KLC to help shine light on changes to classifications

Frankfort, Ky. —

The Kentucky League of Cities (KLC) has prepared a fact sheet to help city officials and citizens understand voluminous House Bill 331 that does away with arbitrary classification of cities established by the 1891 Kentucky constitution.
Effective January 1, 2015, HB 331 creates two classes of cities based on the form of government. Louisville will be a first-class city and all the rest, including the five municipalities in Pulaski County, will be home rule cities.
Somerset, Burnside and Ferguson have mayor-council forms of government; Eubank and Science Hill have mayor-commission forms of government. The legislation does not require any city to make changes in its form of government. Any change would be subject to a vote in cities wanting to change.
Home rule authority, given to cities in 1980, will be a bigger player under provisions of HB 331. Cities in Kentucky currently have the power to govern within their boundaries without specific legislation authorizing each particular function. Before 1980, cities had to rely almost exclusively on the General Assembly to authorize various functions. With home rule, cities can function in any way that does not directly conflict with state or federal law.

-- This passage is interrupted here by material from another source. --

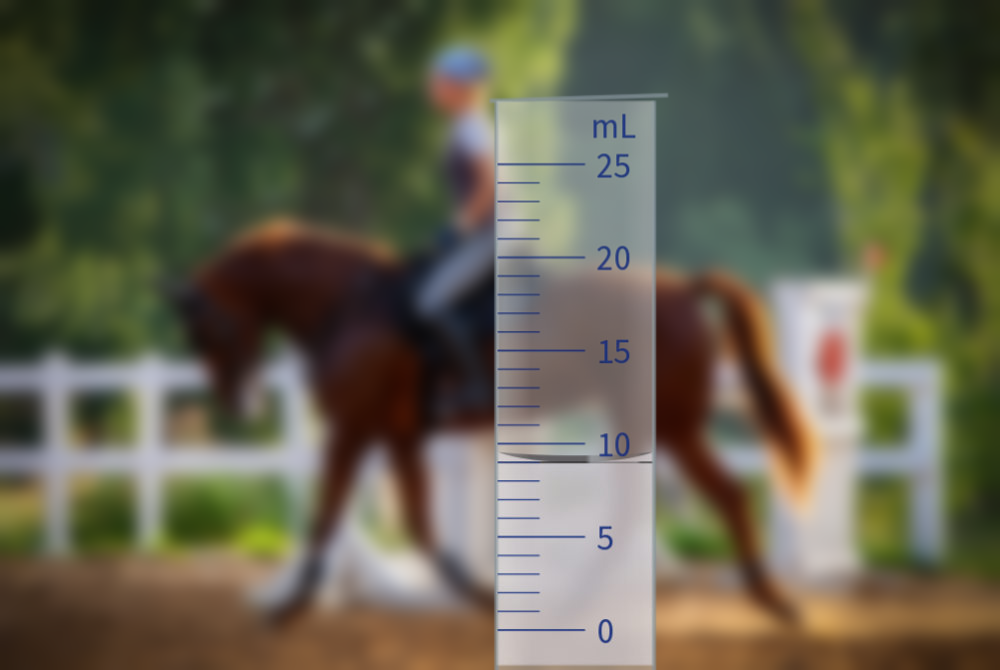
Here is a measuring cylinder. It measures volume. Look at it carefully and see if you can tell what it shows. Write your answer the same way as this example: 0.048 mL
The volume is 9 mL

  HB 331 is drafted in a manner that makes every effort to do no harm to any individual city by not expanding mandates currently applicable to certain classes of cities, and by not removing authority from any individual city that it possessed due to its classification, said KLC. The complex legislation was developed over two years by a task force of city officials headed by KLC president and Midway Mayor Tom Bozarth.

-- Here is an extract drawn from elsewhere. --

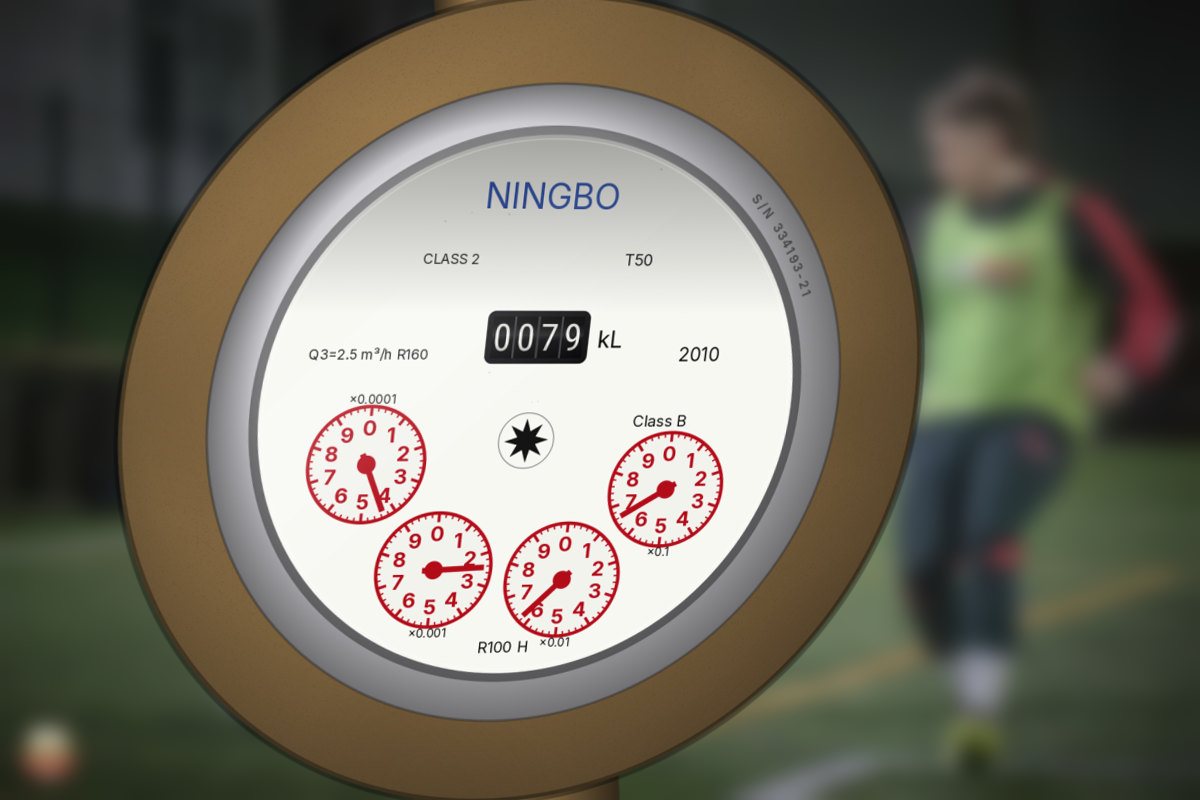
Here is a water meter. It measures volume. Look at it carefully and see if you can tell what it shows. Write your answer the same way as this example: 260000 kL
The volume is 79.6624 kL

  “For too long, city governments struggled with restrictions and red tape from an outdated classification system,” KLC said. More than a third of Kentucky cities have a classification that does not match population requirements.
  Sen. Chris Girdler, R-Somerset, who supported and voted for HB 331, said the measure “levels the playing field” for small rural cities in Kentucky. “It doesn’t give advantages to certain cities because of class,” he said.